8. The remote hand control station according to claim 5, further comprising a power switch contained in said second end of said shaft and
wherein said second end of said shaft also contains said speed control device.
9. The remote hand control station according to claim 8, further comprising a plurality of control wires connecting said speed control device and said power switch with an electric control system of the trolling motor, and
wherein said control wires run from said speed control device and said power switch to said base through said telescopic sections of said shaft.
10. The remote hand control station according to claim 9, further comprising a flexible conduit housing said control wires.
11. The remote hand control station according to claim 10, wherein said conversion means includes means for selectively altering the force required to produce angular motion of said shaft.
12. The remote hand control station according to claim 11, wherein said base includes a removable base plate.
13. The remote hand control station according to claim 12, further comprising an umbilical cord connecting said base to the trolling motor, said umbilical cord containing said control wires and the steering cable.
14. A hand controller for an electric trolling motor remote control station comprising:
a shaft including an upper end and a lower end wherein said shaft is comprised from a plurality of telescoping sections, a connection element, and a cog clamp,
wherein said plurality of telescoping sections includes at least a smallest section which forms the upper end of said shaft and a largest section and
wherein said cog clamp connects said largest section to said connection element, an ergonomic hand grip attached to said upper end of said shaft,
a power switch on said hand grip,
a first rheostat contained in said hand grip including a control knob which extends from said hand grip,
a plurality of control wires running from said power switch and said rheostat through said telescoping sections and terminating in quick electrical couplers
whereby said connection element may be connected to a spline in a base of the remote control station and to a steering cable attached to the trolling motor such that angular motion of said shaft is translated to linear motion of the steering cable and said control wires may be connected to a trolling motor electrical control system through connection to a power switch and a second rheostat in the base unit with said quick electrical connectors such that said first rheostat may control the speed of the trolling motor.
15. An electric marine trolling propulsion assembly comprising:
an electric trolling motor;
a hand remote control station including,
a shaft including an upper end and a lower end wherein said shaft is comprised from,
a plurality of hollow telescoping sections including at least
a smallest section which forms said upper end of said shaft, and
a largest section,
a connection element which forms said lower end of said shaft including,
an upper connection point, and
a lower connection point, and
a cog clamp which connects said largest section with said connection element,
an ergonomic hand grip attached to said upper end of said shaft,
a first power switch on said hand grip,
a first rheostat contained in said hand grip including a control knob which extends from said hand grip,
a base comprising,
a base plate including means for attachment to a boat,
a housing removable attached to said base plate, said housing including an opening through which said shaft passes,
a seal positioned in the opening, and
a spline positioned below the opening, a second power switch on said base,
a foot controlled rheostat on said base,
a voltage selector switch on said base,
a pivot pin including a friction control mechanism which attaches said spline to said upper connection point of said connection element;
an umbilical cord connecting said electric trolling motor with said hand remote control station;
a plurality of insulated electric control wires running through said shaft, said base unit, and said umbilical cord connecting said switches, said rheostats, and said voltage selector switch to said electric trolling motor; and
a steering cable passing through said umbilical cord connecting said lower connection point on said connection element to said electric trolling motor.
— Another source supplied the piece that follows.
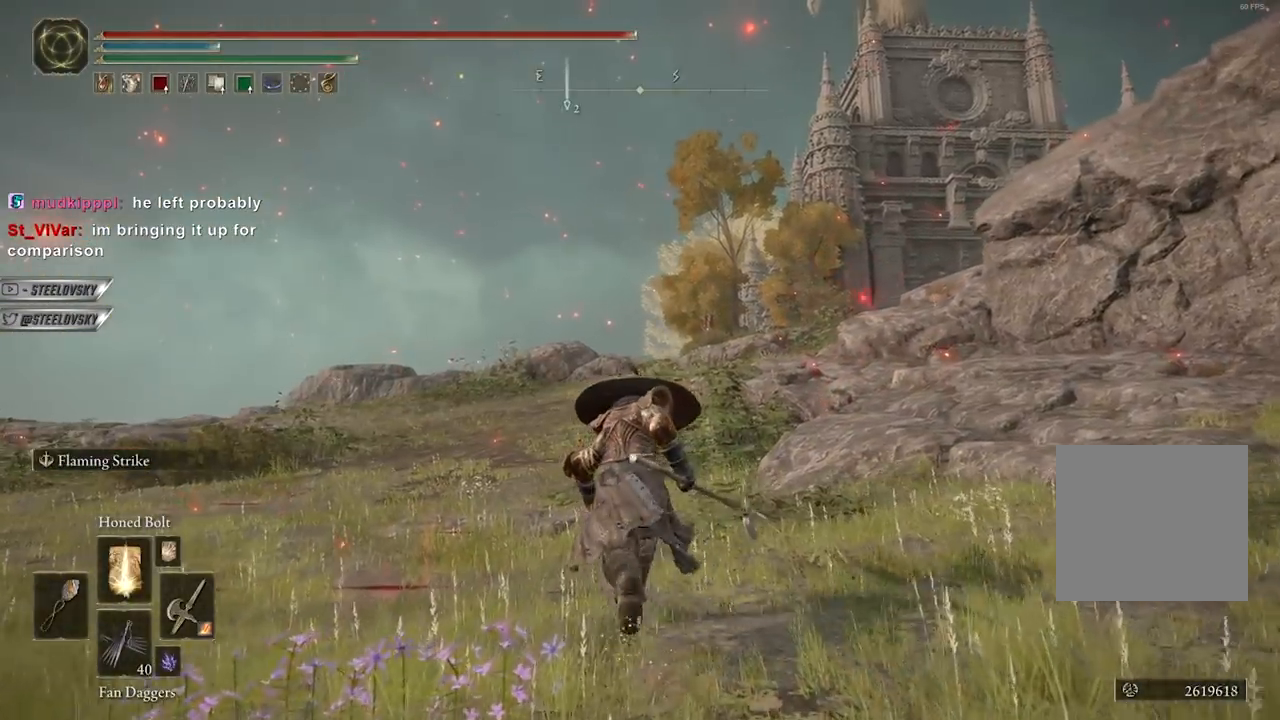
{"buttons": ["B"], "left_stick": "up", "right_stick": "center", "events": [[167, "right_stick", "left"], [450, "right_stick", "center"]]}
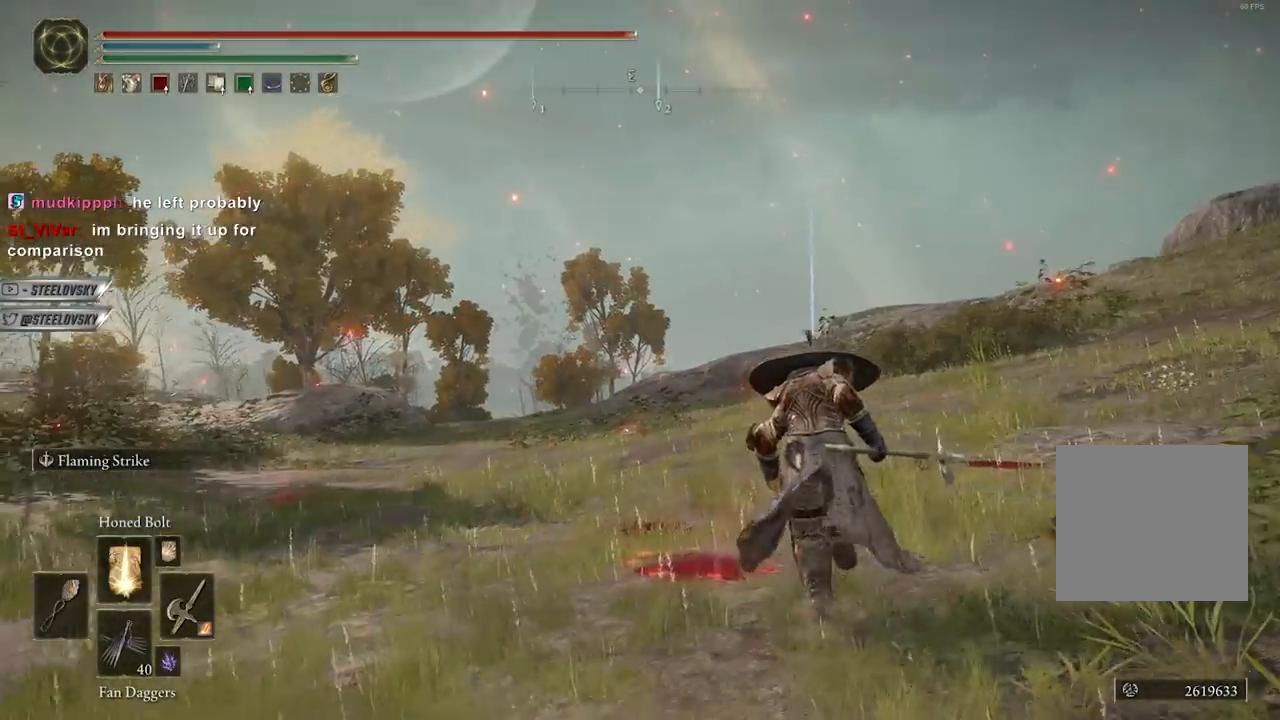
{"buttons": ["B"], "left_stick": "up-right", "right_stick": "center", "events": [[133, "left_stick", "up-right"], [133, "right_stick", "left"], [283, "right_stick", "center"]]}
The hand control station 10 of the present invention is shown in boat 12 in FIG. 1. Controller 10 is connected to umbilical cord 14 which is in turn connected to electric marine trolling motor 16. Controller 10 is comprised of telescoping shaft 18 which is connected to water repellent base 22. Base 22, as shown in FIG. 3, includes removable base plate 46 which secures controller 10 to boat 12 through bolt holes 48. At the end of shaft 18 distal from the connection to base 22 is an ergonomic hand grip 24. Included in hand grip 24 is power switch 26 and a rheostat including a speed control knob 28 which protrudes from the hand grip 24. The rheostat controls the speed of motor 16.
As shown in FIG. 2, insulated control wires 30 from power switch 26 and from the rheostat are captured in flexible conduit 32 and run to the electric control system of motor 16 through shaft 18, base 22, and umbilical cord 14. In the preferred embodiment there are five small wires, two which connect to power switch 26 and three which connect to the rheostat. These wires are of such a small size that flexible conduit 32 does not interfere with the operation shaft 18.
Shaft 18 is comprised from a plurality of hollow sections shown as 18a, 18b, and 18c in FIG. 1. Section 18a is the smallest section and forms the upper end of the shaft 18 and fits into larger section 18b which itself fits into a successively larger section. Sections in the preferred embodiment are formed from aluminum.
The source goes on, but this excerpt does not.